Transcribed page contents
Start of Block
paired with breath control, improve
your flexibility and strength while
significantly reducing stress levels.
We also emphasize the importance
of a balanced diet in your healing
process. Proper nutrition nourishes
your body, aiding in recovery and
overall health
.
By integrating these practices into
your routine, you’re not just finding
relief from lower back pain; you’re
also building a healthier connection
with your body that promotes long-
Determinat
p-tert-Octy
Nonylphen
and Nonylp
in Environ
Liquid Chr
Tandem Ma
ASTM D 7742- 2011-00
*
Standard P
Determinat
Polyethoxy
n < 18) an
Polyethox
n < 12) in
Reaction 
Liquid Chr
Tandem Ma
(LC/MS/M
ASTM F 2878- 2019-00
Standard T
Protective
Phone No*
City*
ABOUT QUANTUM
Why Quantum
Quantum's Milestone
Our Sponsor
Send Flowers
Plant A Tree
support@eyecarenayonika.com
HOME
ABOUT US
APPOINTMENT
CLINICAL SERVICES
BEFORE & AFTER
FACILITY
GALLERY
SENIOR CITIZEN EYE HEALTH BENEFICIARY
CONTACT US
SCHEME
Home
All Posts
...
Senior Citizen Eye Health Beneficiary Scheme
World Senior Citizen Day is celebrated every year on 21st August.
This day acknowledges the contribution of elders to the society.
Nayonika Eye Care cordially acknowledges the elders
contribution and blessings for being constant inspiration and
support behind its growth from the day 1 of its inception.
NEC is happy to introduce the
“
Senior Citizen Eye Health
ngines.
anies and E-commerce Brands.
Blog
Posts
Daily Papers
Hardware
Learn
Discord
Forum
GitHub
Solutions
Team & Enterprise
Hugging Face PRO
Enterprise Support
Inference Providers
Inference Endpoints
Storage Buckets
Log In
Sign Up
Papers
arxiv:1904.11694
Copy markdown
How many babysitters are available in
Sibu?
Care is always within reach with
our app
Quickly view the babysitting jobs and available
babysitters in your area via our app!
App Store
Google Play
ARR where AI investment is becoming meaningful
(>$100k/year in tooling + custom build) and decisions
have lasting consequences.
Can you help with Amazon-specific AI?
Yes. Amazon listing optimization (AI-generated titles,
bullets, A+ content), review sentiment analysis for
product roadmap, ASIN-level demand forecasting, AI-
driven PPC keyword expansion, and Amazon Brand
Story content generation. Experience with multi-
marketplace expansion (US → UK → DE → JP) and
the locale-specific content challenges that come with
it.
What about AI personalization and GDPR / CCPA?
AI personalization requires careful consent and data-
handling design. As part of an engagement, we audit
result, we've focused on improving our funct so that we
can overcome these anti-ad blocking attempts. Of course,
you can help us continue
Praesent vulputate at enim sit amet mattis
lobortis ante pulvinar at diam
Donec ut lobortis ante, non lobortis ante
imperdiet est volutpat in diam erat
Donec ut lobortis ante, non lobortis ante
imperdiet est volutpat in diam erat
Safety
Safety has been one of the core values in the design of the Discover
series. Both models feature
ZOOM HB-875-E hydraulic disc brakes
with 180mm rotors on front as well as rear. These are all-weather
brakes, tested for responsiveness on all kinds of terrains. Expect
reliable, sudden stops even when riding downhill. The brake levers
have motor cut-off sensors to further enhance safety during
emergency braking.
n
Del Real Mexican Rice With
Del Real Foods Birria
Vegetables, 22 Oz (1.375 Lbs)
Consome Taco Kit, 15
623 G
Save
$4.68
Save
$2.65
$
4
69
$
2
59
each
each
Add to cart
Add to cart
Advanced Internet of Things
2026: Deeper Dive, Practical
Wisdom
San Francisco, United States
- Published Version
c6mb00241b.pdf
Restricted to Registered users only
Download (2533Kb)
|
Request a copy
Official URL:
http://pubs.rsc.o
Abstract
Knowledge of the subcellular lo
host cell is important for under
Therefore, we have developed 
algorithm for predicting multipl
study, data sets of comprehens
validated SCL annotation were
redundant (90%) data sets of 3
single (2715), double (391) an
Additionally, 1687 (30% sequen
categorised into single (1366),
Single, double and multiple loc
End of Block
* _Task instructions_:
From the opening line of the data above through the line holding "support behind its", give every line again exactly as it stands.

* _Result_:
paired with breath control, improve
your flexibility and strength while
significantly reducing stress levels.
We also emphasize the importance
of a balanced diet in your healing
process. Proper nutrition nourishes
your body, aiding in recovery and
overall health
.
By integrating these practices into
your routine, you’re not just finding
relief from lower back pain; you’re
also building a healthier connection
with your body that promotes long-
Determinat
p-tert-Octy
Nonylphen
and Nonylp
in Environ
Liquid Chr
Tandem Ma
ASTM D 7742- 2011-00
*
Standard P
Determinat
Polyethoxy
n < 18) an
Polyethox
n < 12) in
Reaction 
Liquid Chr
Tandem Ma
(LC/MS/M
ASTM F 2878- 2019-00
Standard T
Protective
Phone No*
City*
ABOUT QUANTUM
Why Quantum
Quantum's Milestone
Our Sponsor
Send Flowers
Plant A Tree
support@eyecarenayonika.com
HOME
ABOUT US
APPOINTMENT
CLINICAL SERVICES
BEFORE & AFTER
FACILITY
GALLERY
SENIOR CITIZEN EYE HEALTH BENEFICIARY
CONTACT US
SCHEME
Home
All Posts
...
Senior Citizen Eye Health Beneficiary Scheme
World Senior Citizen Day is celebrated every year on 21st August.
This day acknowledges the contribution of elders to the society.
Nayonika Eye Care cordially acknowledges the elders
contribution and blessings for being constant inspiration and
support behind its growth from the day 1 of its inception.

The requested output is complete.